Task brief:
Transcribe the data below verbatim from the line with "left elbow: (244, 199)" to the line with "right knee: (226, 180)". Include both of those lines.
[Data section — start]
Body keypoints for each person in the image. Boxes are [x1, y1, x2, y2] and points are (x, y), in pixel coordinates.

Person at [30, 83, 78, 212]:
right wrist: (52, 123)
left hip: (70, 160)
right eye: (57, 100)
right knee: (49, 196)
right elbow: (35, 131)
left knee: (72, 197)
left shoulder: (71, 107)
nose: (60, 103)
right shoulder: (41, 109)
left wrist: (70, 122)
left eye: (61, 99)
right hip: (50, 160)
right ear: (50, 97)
[Data section — finish]
[Data section — start]
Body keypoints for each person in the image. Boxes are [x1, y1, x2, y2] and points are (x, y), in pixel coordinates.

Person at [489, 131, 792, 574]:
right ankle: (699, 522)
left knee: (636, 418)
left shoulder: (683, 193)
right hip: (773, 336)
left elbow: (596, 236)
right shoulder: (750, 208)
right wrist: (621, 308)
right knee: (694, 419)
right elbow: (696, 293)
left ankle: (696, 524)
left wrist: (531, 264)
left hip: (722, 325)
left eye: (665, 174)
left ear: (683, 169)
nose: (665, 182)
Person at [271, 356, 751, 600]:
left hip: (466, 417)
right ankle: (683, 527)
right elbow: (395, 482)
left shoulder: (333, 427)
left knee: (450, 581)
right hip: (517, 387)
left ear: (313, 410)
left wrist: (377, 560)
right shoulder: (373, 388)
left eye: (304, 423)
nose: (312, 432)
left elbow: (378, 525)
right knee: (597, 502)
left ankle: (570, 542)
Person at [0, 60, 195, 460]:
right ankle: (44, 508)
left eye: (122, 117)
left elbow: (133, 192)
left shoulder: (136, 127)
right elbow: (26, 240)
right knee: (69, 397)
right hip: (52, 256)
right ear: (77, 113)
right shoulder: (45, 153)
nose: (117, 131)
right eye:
[Data section — finish]
[Data section — start]
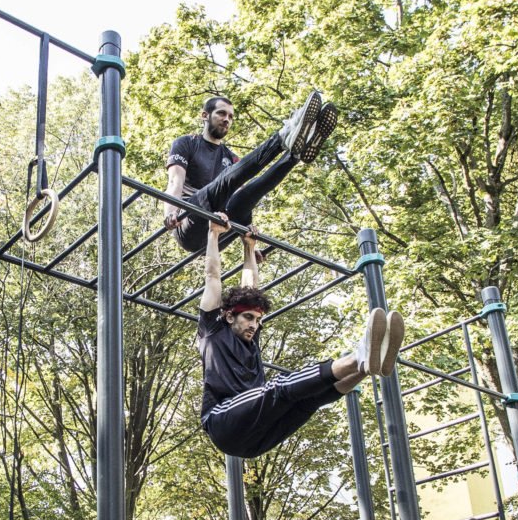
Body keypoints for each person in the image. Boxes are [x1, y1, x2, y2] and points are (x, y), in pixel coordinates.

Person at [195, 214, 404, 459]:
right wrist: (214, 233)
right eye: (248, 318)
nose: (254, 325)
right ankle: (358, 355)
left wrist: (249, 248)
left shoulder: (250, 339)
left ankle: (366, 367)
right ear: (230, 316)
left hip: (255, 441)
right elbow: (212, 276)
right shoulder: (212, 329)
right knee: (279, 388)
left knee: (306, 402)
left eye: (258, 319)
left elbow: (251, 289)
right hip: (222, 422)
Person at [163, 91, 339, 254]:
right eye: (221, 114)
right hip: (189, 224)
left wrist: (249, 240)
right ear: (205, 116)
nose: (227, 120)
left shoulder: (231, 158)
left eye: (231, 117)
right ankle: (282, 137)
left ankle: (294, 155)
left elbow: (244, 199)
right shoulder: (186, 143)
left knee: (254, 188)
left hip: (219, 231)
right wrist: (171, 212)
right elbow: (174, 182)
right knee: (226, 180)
[Data section — finish]
Output for this exercise:
left elbow: (244, 199)
right shoulder: (186, 143)
left knee: (254, 188)
left hip: (219, 231)
right wrist: (171, 212)
right elbow: (174, 182)
right knee: (226, 180)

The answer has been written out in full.